В «Сердце Анд» сочетаются красота и подробнейшие геологические, ботанические и прочие научные детали. То была гумбольдтовская концепция взаимосвязанности, воплощенная на живописном полотне. Картина переносила зрителя в девственную Южную Америку. Недаром в New York Times назвали Чёрча «художественным Гумбольдтом Нового Света»{1800}
. 9 мая, еще не зная о кончине Гумбольдта тремя днями раньше, Чёрч написал другу, что планирует отправить картину в Берлин, показать старику «вид, бывший отрадой его очей шестьдесят лет назад»{1801}.Следующим утром в Германии десятки тысяч скорбящих последовали за государственной похоронной процессией, от его квартиры по Унтер-ден-Линден к берлинскому кафедральному собору. Черные флаги трепетали на ветру, и вдоль улиц выстроились люди. Королевские лошади тянули катафалк с простым дубовым гробом, украшенным двумя венками и сопровождаемым студентами, несущими пальмовые листья. Это были самые величественные похороны частного лица, которые многие берлинцы когда-либо видели. Пришли университетские профессора и члены Академии наук, как и военные, дипломаты и политики. Там были ремесленники, торговцы, лавочники, художники, поэты, актеры и писатели. За медленно катившимся катафалком следовали родственники Гумбольдта и члены их семей, его слуга Иоганн Зейферт. Поток скорбящих растянулся на милю. Церковные колокола звучали на улицах, и монаршее семейство ожидало последнего прощания в кафедральном соборе Берлина.
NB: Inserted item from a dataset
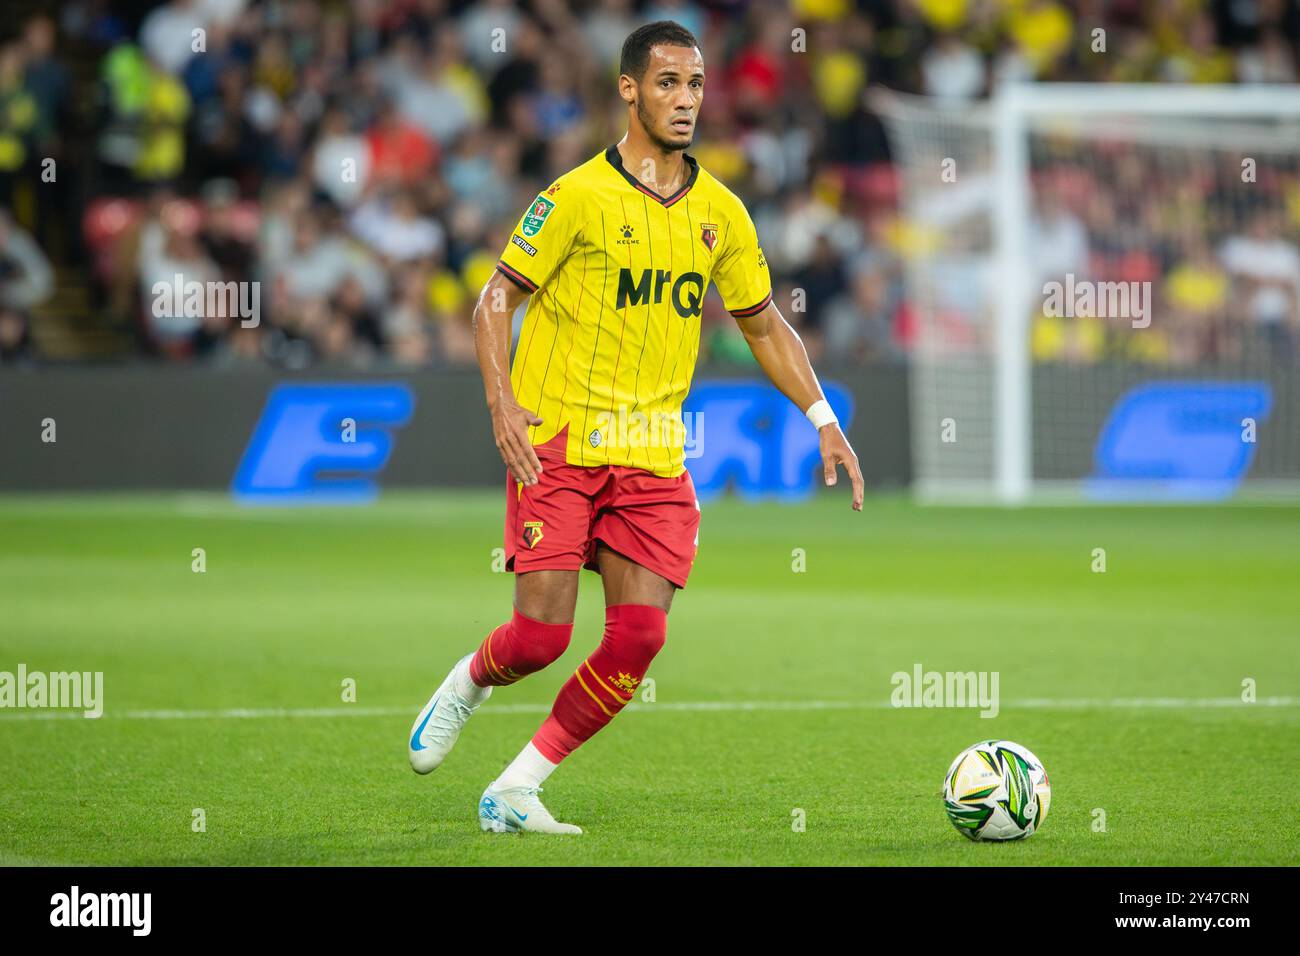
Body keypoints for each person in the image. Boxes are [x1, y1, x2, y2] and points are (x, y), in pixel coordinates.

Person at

Той ночью гроб был доставлен в Тегель, где Гумбольдт был похоронен на семейном кладбище{1802}
.Когда пароход, везущий весть о смерти Гумбольдта, достиг Соединенных Штатов в середине мая, мыслители, художники и ученые одинаково опечалились{1803}
. Это было как если бы он «лишился друга», признался тогда Фредерик Эдвин Чёрч{1804}. Один из подопечных Гумбольдта, ученый Луи Агассис, выступил с прощальной речью в Академии искусства и наук в Бостоне, в которой заявил, что каждый ученик школ Америки питался «от трудов Гумбольдтова ума»{1805}. 19 мая 1859 г. газеты всей Америки сообщили о кончине человека, которого многие называли «наиболее замечательным» из когда-либо рожденных{1806}. Им повезло жить во время, которое они теперь называли «веком Гумбольдта»{1807}.